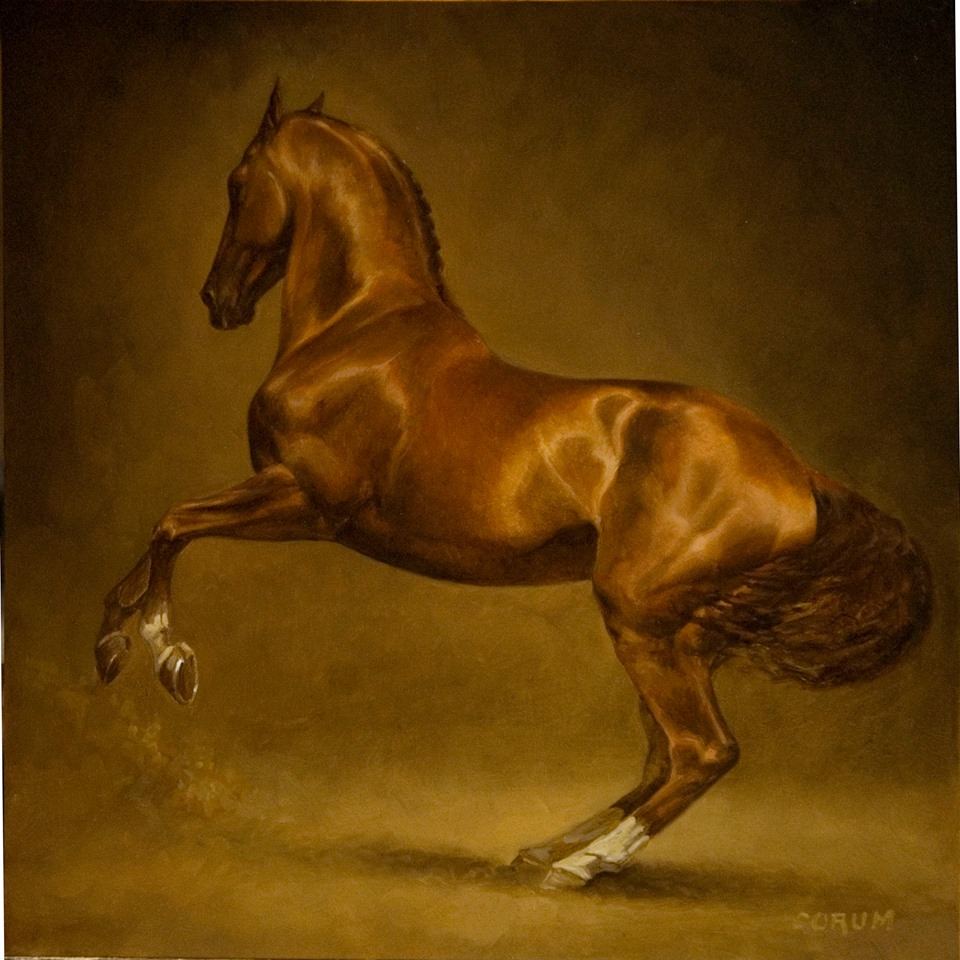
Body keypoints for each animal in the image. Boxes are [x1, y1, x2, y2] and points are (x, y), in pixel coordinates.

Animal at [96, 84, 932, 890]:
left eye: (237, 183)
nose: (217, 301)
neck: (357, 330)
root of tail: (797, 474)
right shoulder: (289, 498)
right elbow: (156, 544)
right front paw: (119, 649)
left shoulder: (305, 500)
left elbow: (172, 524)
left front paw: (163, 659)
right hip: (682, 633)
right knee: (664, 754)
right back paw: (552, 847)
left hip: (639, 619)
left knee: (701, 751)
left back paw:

====================

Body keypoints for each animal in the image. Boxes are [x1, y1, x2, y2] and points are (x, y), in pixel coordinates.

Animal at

====================

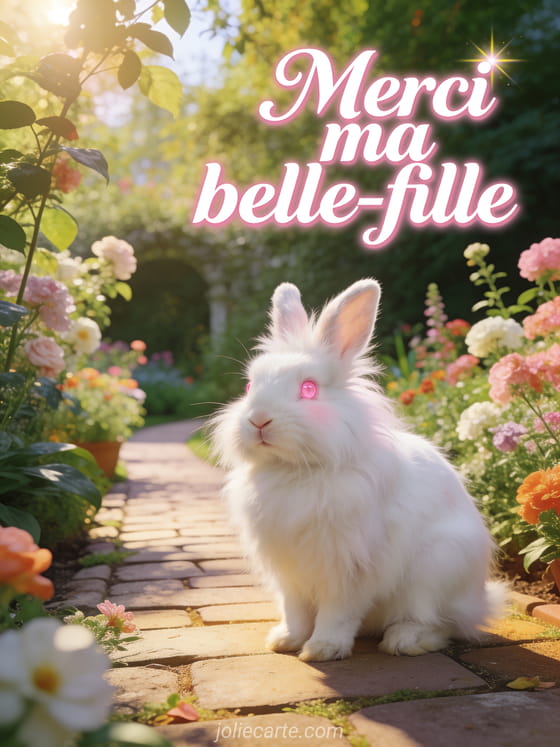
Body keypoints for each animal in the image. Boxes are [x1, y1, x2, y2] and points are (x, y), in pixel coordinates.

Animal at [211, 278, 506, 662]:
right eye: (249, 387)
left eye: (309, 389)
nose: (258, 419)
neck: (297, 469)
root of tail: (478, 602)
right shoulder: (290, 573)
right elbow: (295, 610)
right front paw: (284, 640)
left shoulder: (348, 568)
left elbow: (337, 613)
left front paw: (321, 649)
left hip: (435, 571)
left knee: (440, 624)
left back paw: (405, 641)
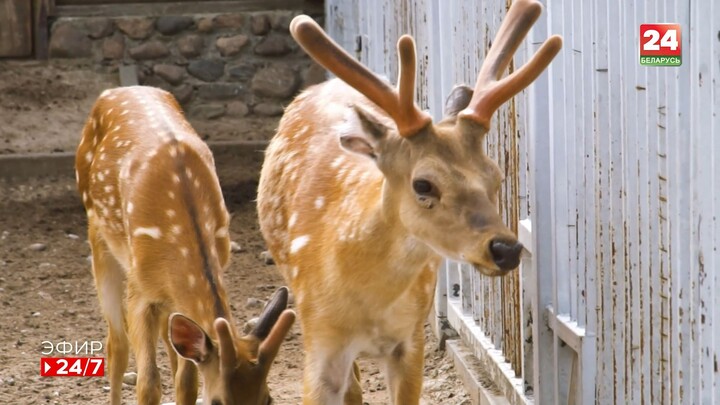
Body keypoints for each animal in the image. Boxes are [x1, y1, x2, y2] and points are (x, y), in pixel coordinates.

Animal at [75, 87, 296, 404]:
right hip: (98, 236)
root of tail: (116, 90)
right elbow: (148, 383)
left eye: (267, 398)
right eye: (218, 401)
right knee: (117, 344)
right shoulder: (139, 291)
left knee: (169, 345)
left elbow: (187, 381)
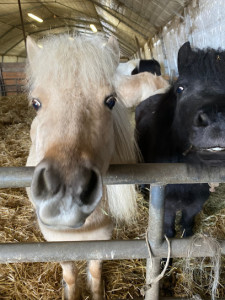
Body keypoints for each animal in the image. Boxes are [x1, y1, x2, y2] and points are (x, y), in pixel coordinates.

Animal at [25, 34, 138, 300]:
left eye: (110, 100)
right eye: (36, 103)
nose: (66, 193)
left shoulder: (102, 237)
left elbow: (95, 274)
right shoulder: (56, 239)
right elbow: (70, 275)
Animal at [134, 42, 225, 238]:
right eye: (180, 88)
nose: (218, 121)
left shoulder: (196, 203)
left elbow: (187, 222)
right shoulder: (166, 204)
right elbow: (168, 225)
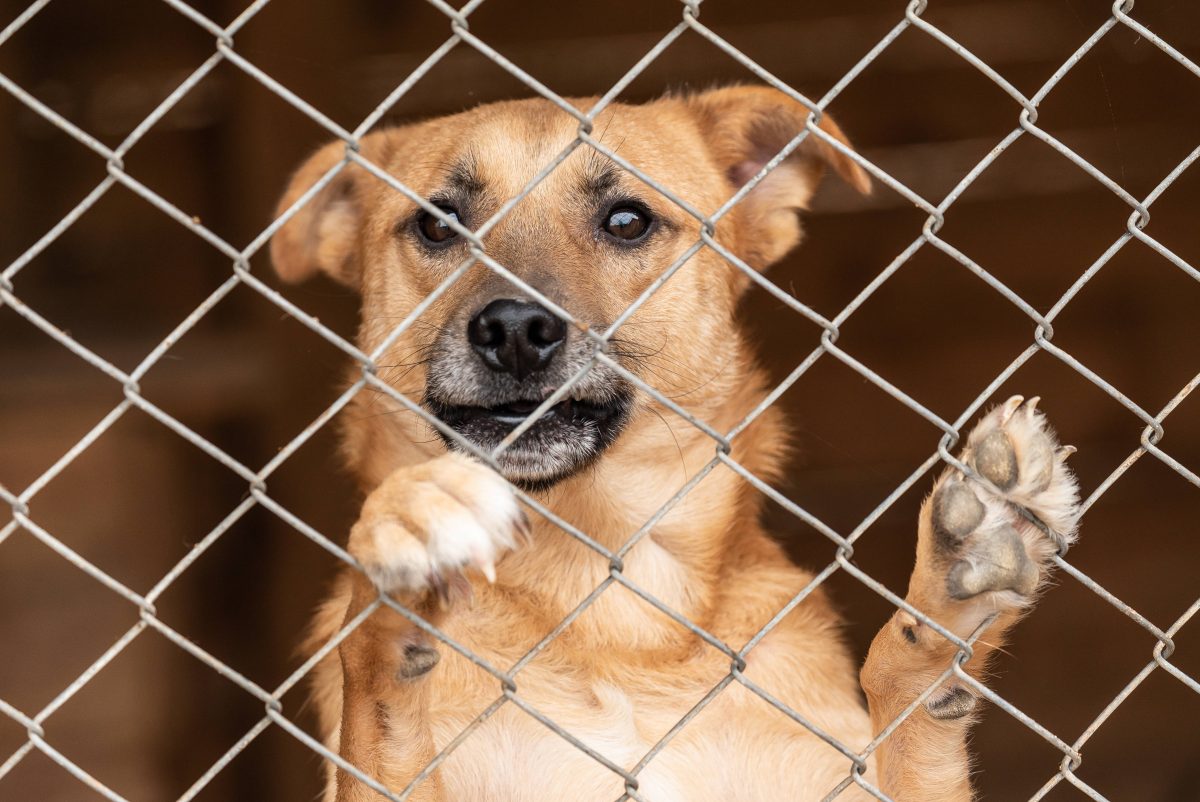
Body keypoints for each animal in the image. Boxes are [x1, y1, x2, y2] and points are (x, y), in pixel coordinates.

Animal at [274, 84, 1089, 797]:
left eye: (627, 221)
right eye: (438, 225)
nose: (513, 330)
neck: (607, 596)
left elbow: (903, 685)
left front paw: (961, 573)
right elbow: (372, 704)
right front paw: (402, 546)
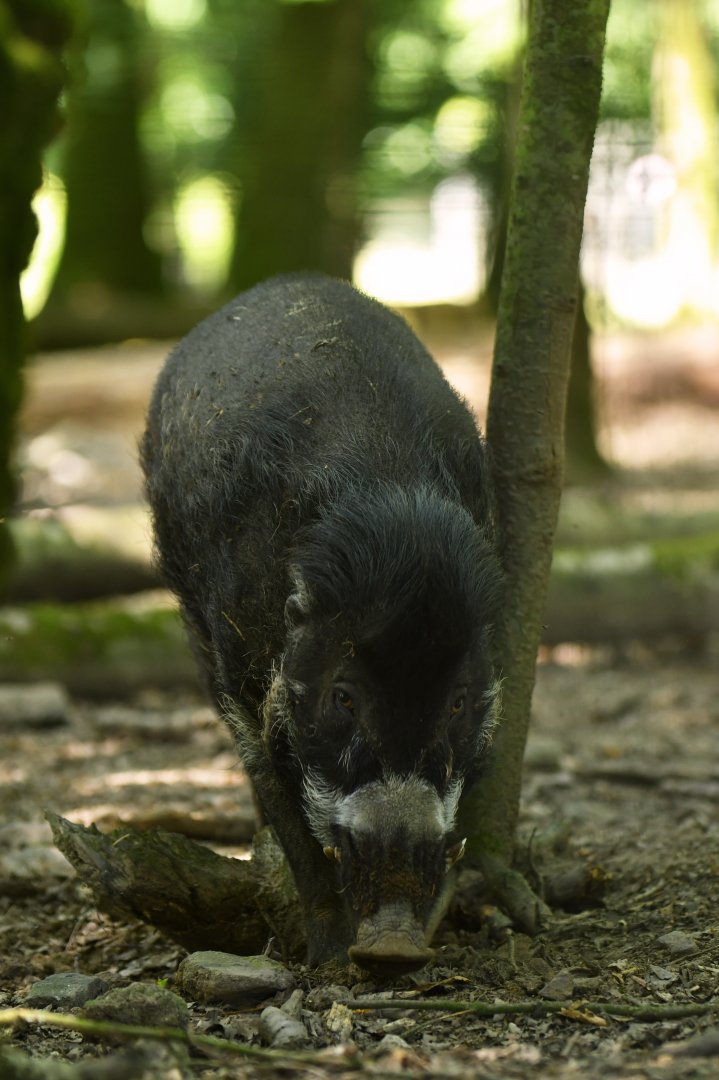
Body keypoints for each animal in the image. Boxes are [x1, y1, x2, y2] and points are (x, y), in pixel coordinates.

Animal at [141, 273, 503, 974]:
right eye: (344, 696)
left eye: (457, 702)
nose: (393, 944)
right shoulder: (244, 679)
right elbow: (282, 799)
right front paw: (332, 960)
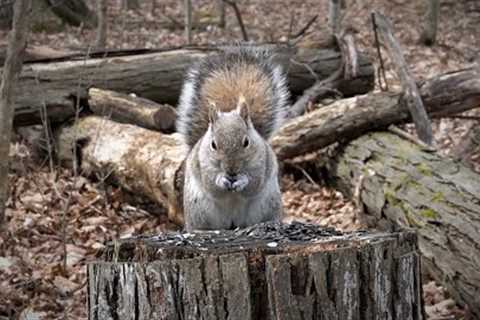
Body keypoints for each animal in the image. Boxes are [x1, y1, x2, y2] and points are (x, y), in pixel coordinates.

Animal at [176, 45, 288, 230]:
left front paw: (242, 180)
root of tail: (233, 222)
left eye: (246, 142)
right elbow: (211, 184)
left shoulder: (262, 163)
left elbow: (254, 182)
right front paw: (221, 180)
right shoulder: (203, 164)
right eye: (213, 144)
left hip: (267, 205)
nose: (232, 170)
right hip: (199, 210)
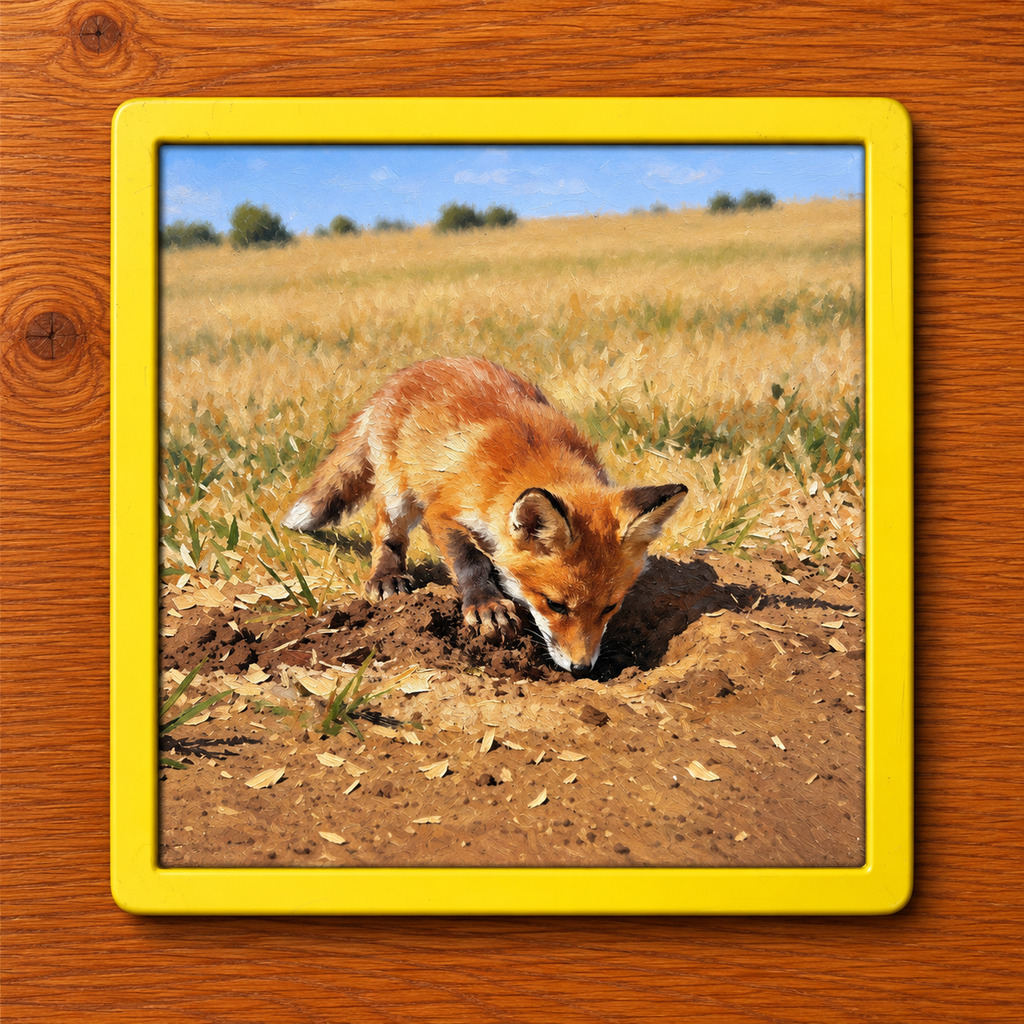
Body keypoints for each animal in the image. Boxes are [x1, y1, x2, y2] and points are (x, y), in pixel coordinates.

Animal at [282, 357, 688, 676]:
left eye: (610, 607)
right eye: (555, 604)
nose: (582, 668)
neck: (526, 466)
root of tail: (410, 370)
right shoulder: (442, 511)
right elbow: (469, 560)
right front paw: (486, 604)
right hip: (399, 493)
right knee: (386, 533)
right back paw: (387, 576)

====================

◆ **YOUR TASK**:
For the string "front", go through the entries above and copy each line where it occurs.

◆ **SOLUTION TO THIS PROBLEM**:
right front paw: (119, 649)
left front paw: (163, 659)
right front paw: (284, 640)
left front paw: (321, 649)
left front paw: (961, 573)
right front paw: (402, 546)
right front paw: (332, 960)
left front paw: (242, 180)
right front paw: (221, 180)
right front paw: (486, 604)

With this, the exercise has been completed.